Gwynne Dyer For Dummies
A watered down synopsis of author Gwynne Dyer’s lecture on pressing global issues
Logan Peters, Contributor
“I’m back,” says Gwynne Dyer as he takes to the Wyckham House stage at Mount Royal University on March 9. The bustling Wyckham House audience listens intently as Dyer begins his humour-laced dissection of issues that scare most of us to death.
Dyer is an author, historian and independent journalist who has written over five books about terrorism, ISIS and climate change, among other issues. Dyer’s talk consisted of four main topics AKA the “whoops” that he feels would be catastrophically bad for the world if they did indeed happen.
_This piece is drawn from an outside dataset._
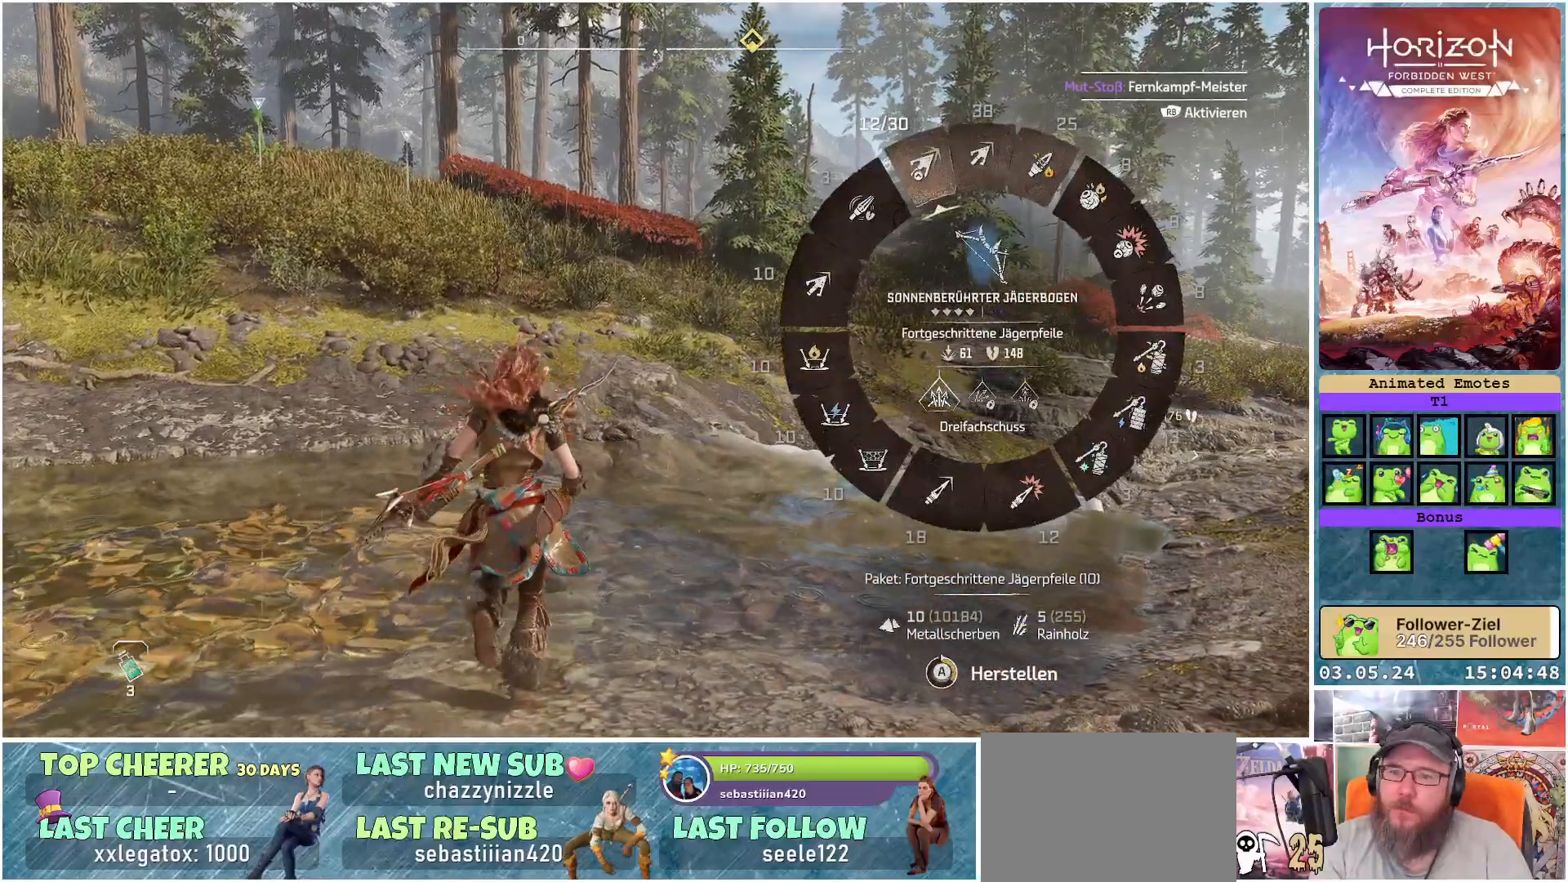
{"buttons": ["A", "L1"], "left_stick": "up", "right_stick": "center", "events": []}
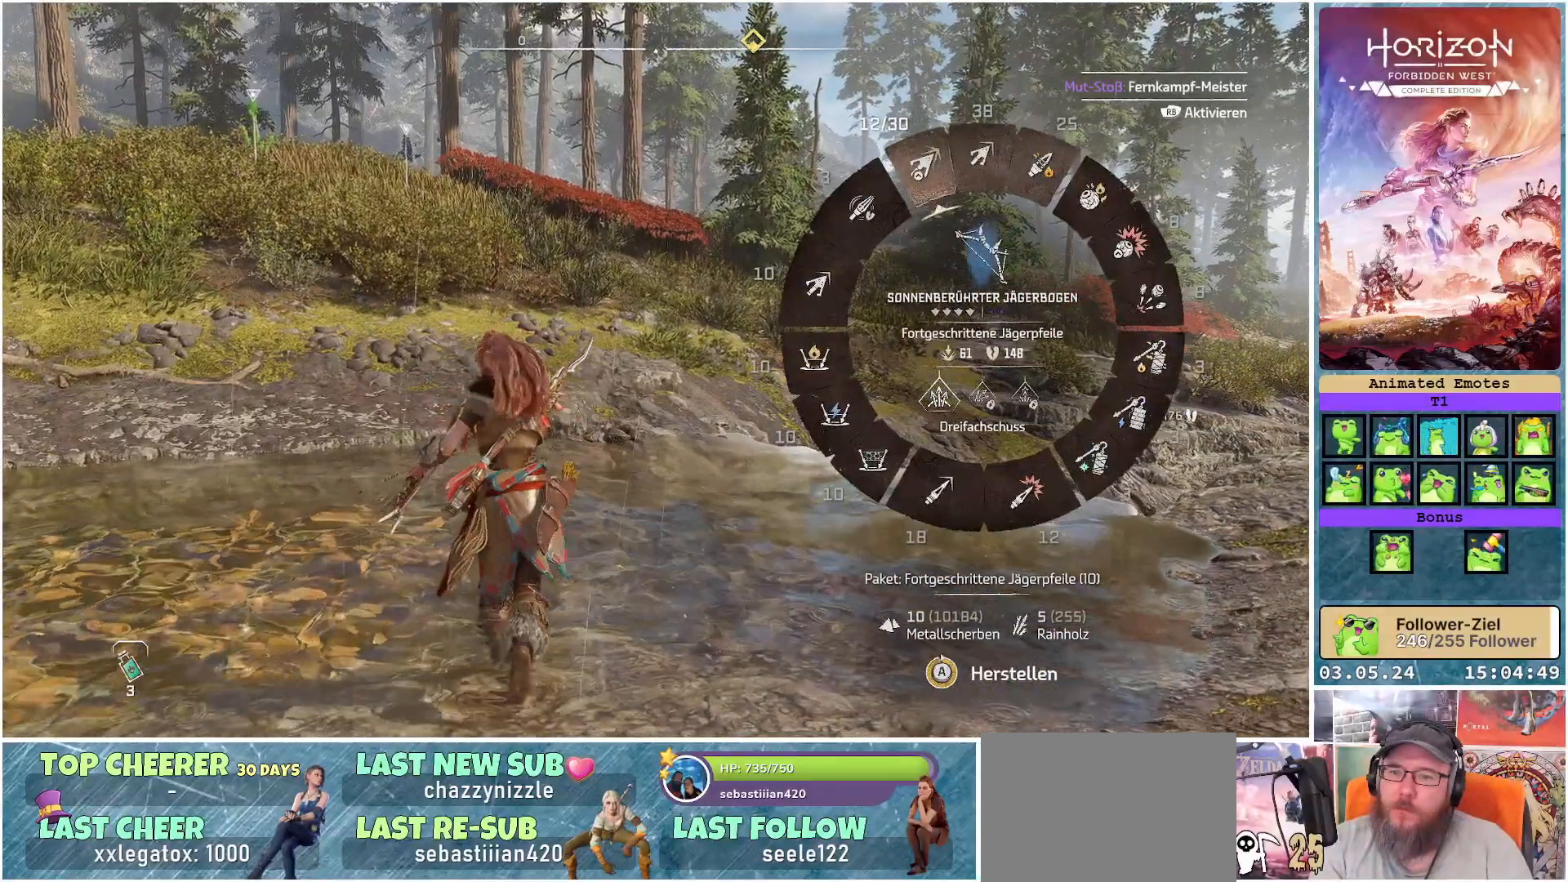
{"buttons": ["A", "L1"], "left_stick": "up", "right_stick": "center", "events": []}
The first “whoops” he talks about is the unlikely potential for a new Cold War. He explains that Russia no longer has the military needed to participate in such a war. The conflicts between Ukraine and Russia have been all over the news in recent years but Dyer says we shouldn’t worry about that too much either.
Terrorism earned the second spot on Dyer’s “whoops” list but he says that the threat of terrorism looks way bigger than it actually is.
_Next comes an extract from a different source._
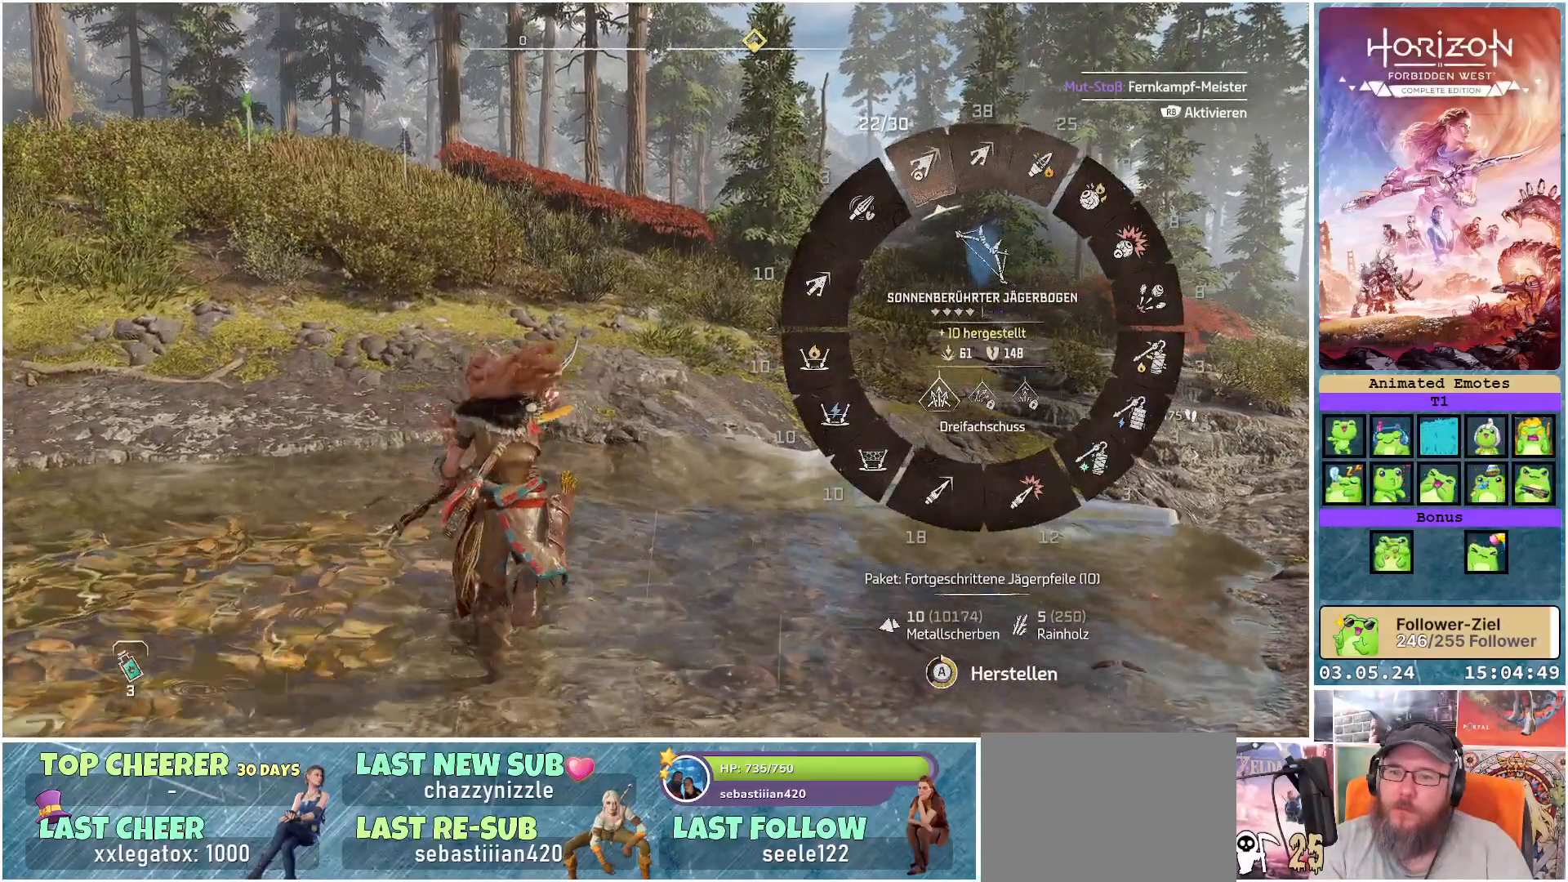
{"buttons": ["A", "L1"], "left_stick": "up", "right_stick": "center", "events": []}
There is a high level of fear about terrorism after the 2015 Paris attacks and the lingering effects of 9/11, but Dyer called 9/11 “an enormously well produced show” because the reaction by the United States was exactly what the extremists needed in order to fulfill their agenda.
Climate change is another “whoops” that Dyer brought to the table. Everyone would freak out if the sky began spitting fire and raining chunks. However, the sky is not likely to erupt in such a way. If it did, our government would have to find a solution for environmental destruction immediately.
But this is not the case and the issue of climate change is not being dealt with as urgently. Bird migration and Calgary’s early spring are just a few of the subtle ways we see climate change today.
The last and perhaps most serious of all the “whoops” Dyer talked about was a military confrontation between China and the West. Dyer said that China wants to be more powerful than the United States yet evidence is emerging that despite outward appearances, China’s high-speed growth may be on the decline.
According to Dyer, China has been investing in infrastructure like freeways and apartment towers that no one lives in, possibly to create the illusion of prosperity and essentially wasting their money.
If the Chinese economy is doing poorly, their government may look for an alternative solution to their citizens unrest through a military confrontation with the United States.
One way to avoid violence if this happens is to remain calm. If China does attack the United States it would be wise for the U.S. not to invade and dismiss it altogether.
Gwynne Dyer’s thought-provoking, alternative theories and ideas never fail to illicit interest, curiosity and some level of shock from listeners. We’re looking forward to his next talk at MRU.